INSTRUCTIONS TO FOLLOW: State how many lines of the material below contain the string "slice", treating uppercase and lowercase as different. Give only the number.

(Stored data)
────

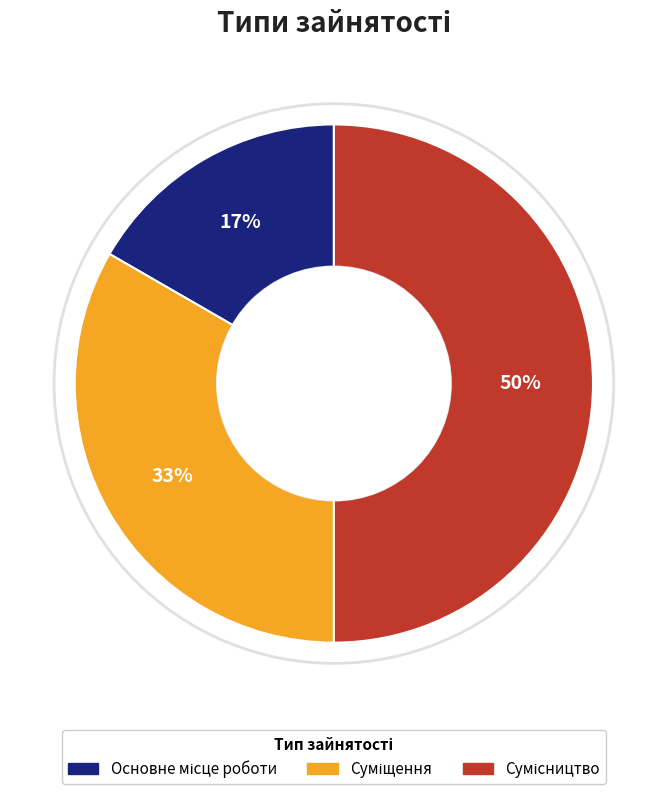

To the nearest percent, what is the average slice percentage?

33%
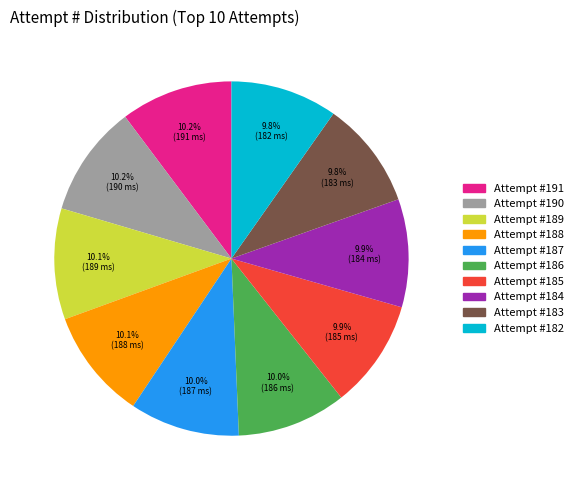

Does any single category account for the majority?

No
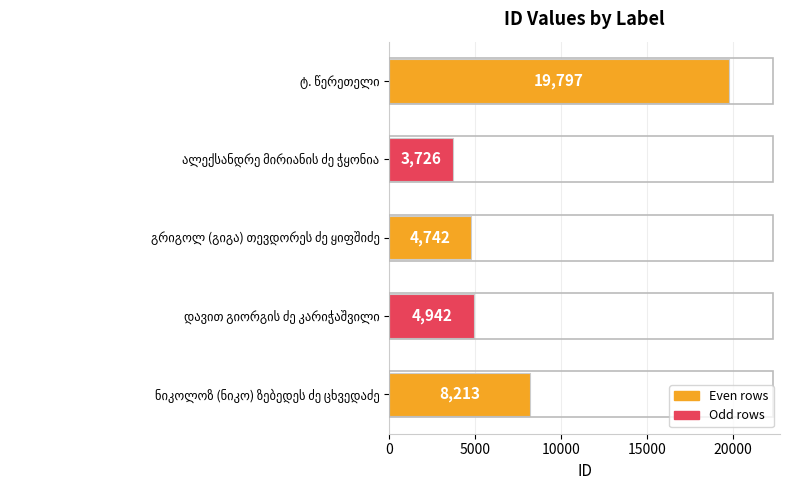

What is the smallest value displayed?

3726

────

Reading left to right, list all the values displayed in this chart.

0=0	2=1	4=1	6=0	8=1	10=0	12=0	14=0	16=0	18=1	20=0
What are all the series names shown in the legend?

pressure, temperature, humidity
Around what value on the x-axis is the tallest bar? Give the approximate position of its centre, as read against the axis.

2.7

────

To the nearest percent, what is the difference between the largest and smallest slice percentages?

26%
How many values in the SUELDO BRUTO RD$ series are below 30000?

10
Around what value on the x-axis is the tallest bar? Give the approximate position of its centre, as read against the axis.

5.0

────

ANSWER TO THIS EXERCISE: 2